ActionAid interviewed Kate Lappin, Regional Coordinator of the Asia Pacific Forum on Women, Law and Development (APWLD) and something of a megastar in the intellectual world of women and trade, for a quick chat about why trade has such big impact on women’s rights and what we can do to change it.

Here’s what we learnt.

1.  Our low-cost products depend on the exploitation of women

Many people around the world benefit from low cost products – but not the women working to make them. Women working to produce low cost products have very little bargaining power and very little health and safety protections. Instead of working for a world where women’s labour rights are respected, countries and corporations often treat the exploitation of women as an economic benefit they are to funnel into enlarging their profits.  

 

2.  Trade can damage the capacity of government to protect women’s rights

Trade agreements can mean that it is often corporations, not governments, who have the power to decide a country’s economic policies, tax policies and how much money gets collected, as well as spent. When the state can no longer make decisions over their own policies, women’s rights really suffer. It means the state doesn’t have the capacity to fund education, health services, or crucial infrastructure that communities need to protect women’s rights.
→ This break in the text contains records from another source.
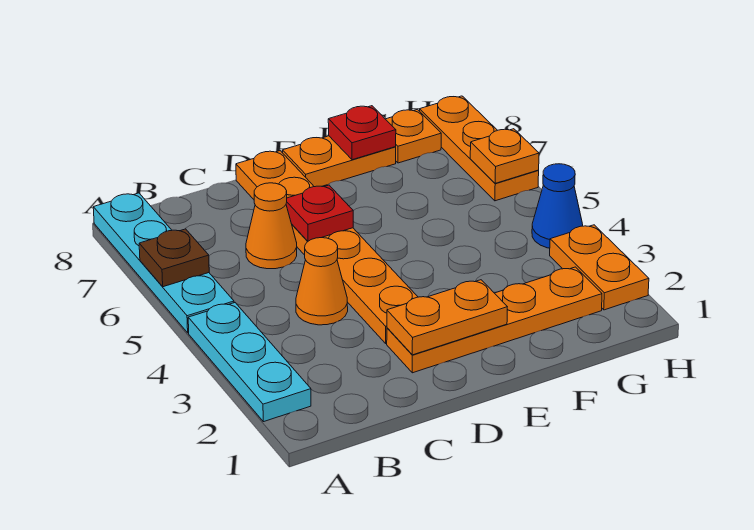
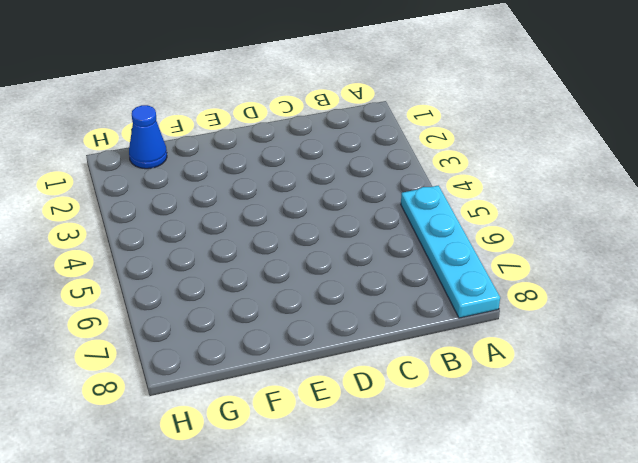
blue cone G1 level 1 -> blue cone H4 level 1
none -> cyan plate A2:A4 level 1
none -> orange cone C4 level 1
none -> orange cone C6 level 1

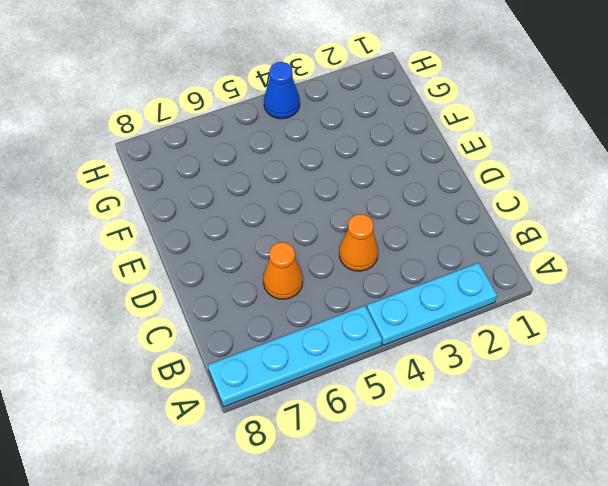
none -> orange plate D2:G2 level 1
none -> orange plate D3:D8 level 1
none -> orange plate E8:F8 level 1

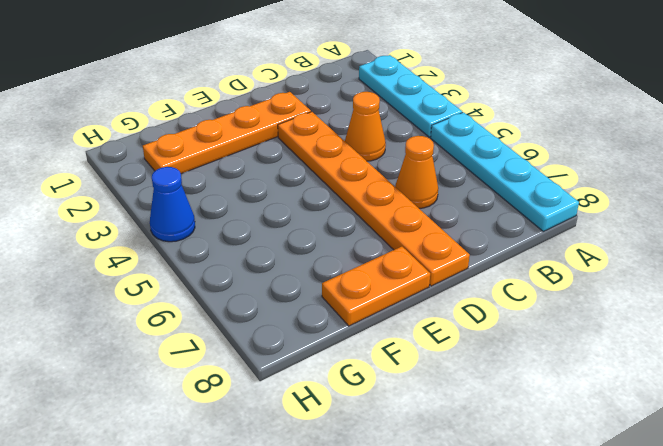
none -> orange plate G8 level 1
none -> orange plate H2:H3 level 1
none -> orange plate H6:H8 level 1

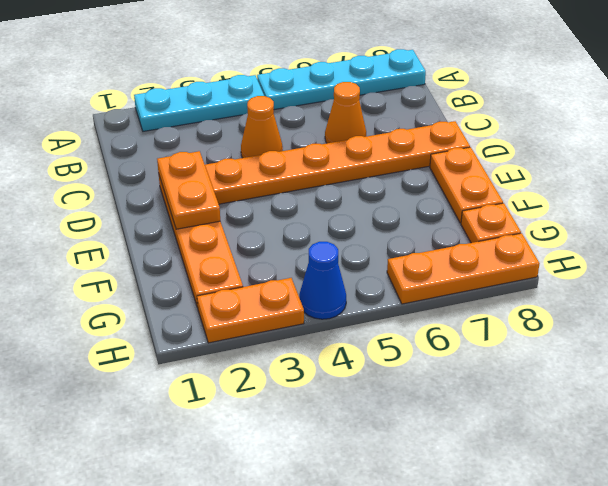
none -> brown plate A6 level 2
none -> red plate D6 level 2
none -> red plate F8 level 2

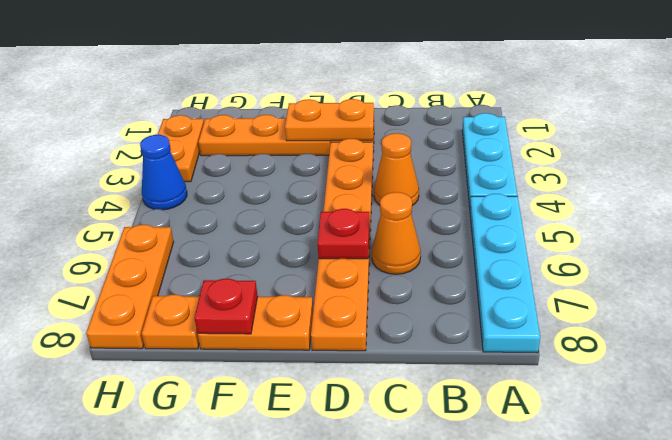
none -> brown plate A6 level 2
none -> orange plate H6 level 2

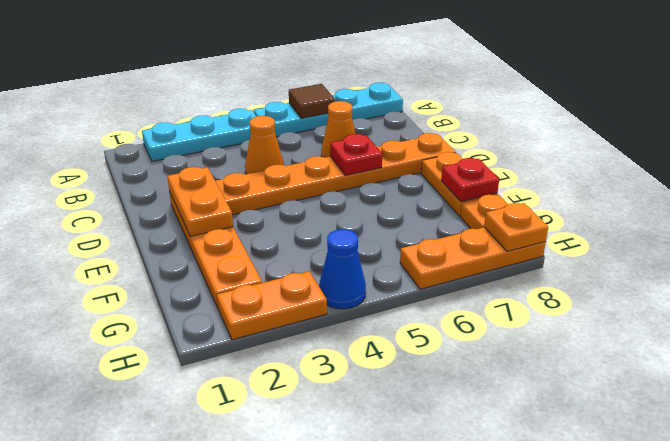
brown tile A6 level 2 -> brown plate A6 level 2
orange plate H8 level 2 -> orange plate H6 level 2

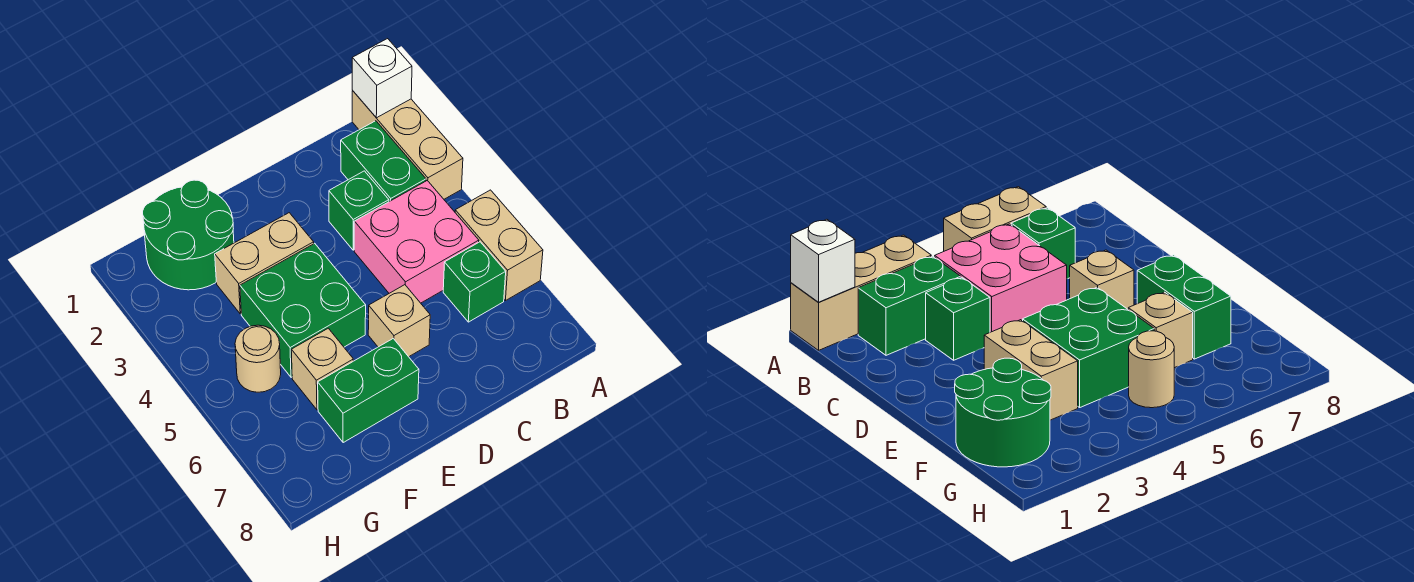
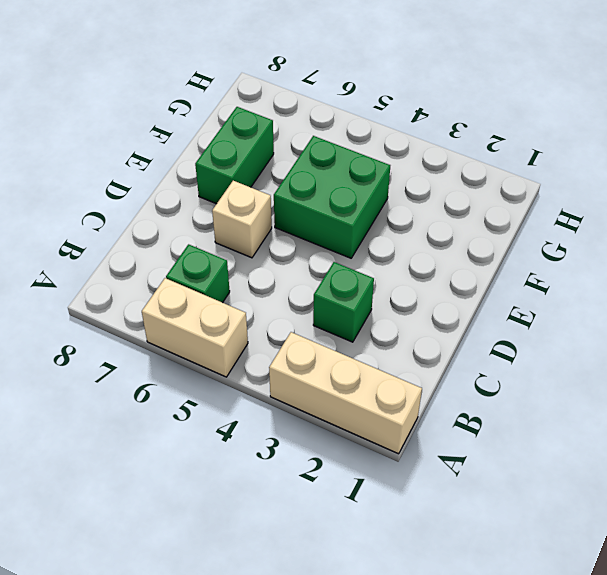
none -> green brick B2:B3 level 1
none -> pink brick B4:C5 level 1
none -> tan brick E3:F3 level 1

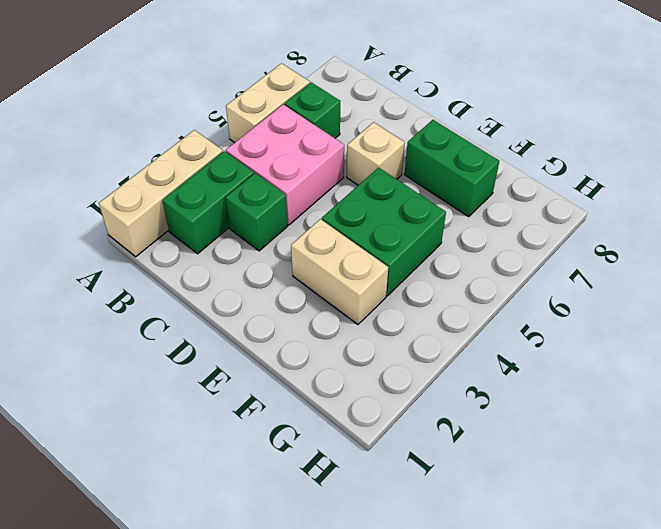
none -> green round brick F1:G2 level 1
none -> tan brick F6 level 1
none -> tan round brick G5 level 1

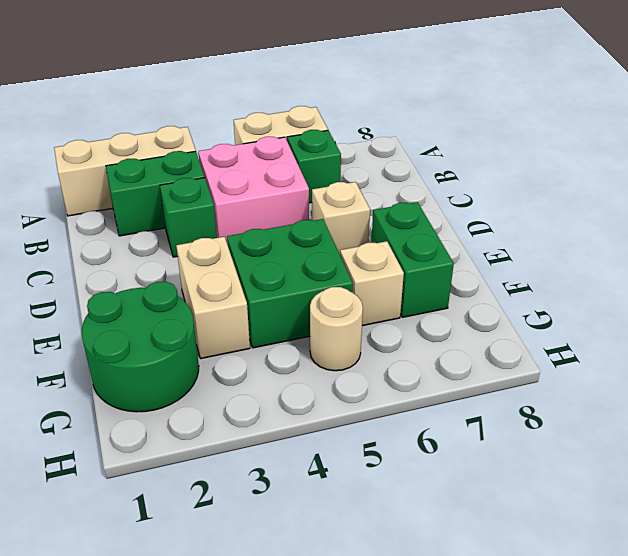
none -> white brick A1 level 2

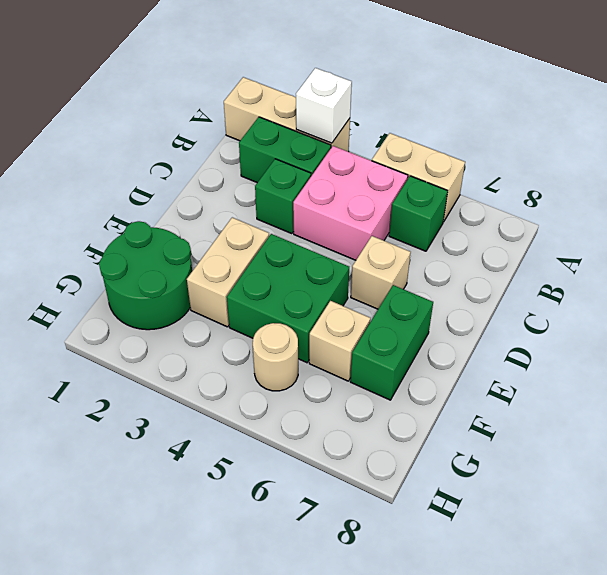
white brick A3 level 2 -> white brick A1 level 2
It also means that when a country experiences an economic downturn, it’s women’s education rates that are reduced and women who are most likely to be forced into migration or other exploitative conditions.

 

3.  Already vulnerable women are the most likely to be impacted by dodgy trade deals

Any communities that are already vulnerable, exploited or marginalized, are more likely to be impacted. This is because we live in a system that privileges people with capital and women have very little of that capital. Indigenous women, women in urban slums, rural women, and migrant women all come from communities that have very little economic wealth and are all the least likely to get their fair share from this economic system.  

 

4.  Strong women’s movements are the only way to create the change required

To have bargaining power in trade, you need to have collective strength, and that collective strength needs to be in the form of strong women’s movements. There’s lots of evidence that the only way change has ever happened is when strong women’s movements with actual power and a voice have gained enough sway to influence economic systems, political systems and personal interactions. That means when women campaign together, they change the world together.

 

5.  We need strong women’s alliances across borders

Kate Lappin wants to see a focus on building movements and building solidarity across borders, because globalization can’t be challenged in one country alone. When strong union movements are built in one country, big capital just uproots and takes their business somewhere else.  Strong women’s alliances need work in solidarity to confront this economic system – which is impacting people in Australia and around the world, to ensure that we have an equal say in how to bring about a new system; a system that works for everyone.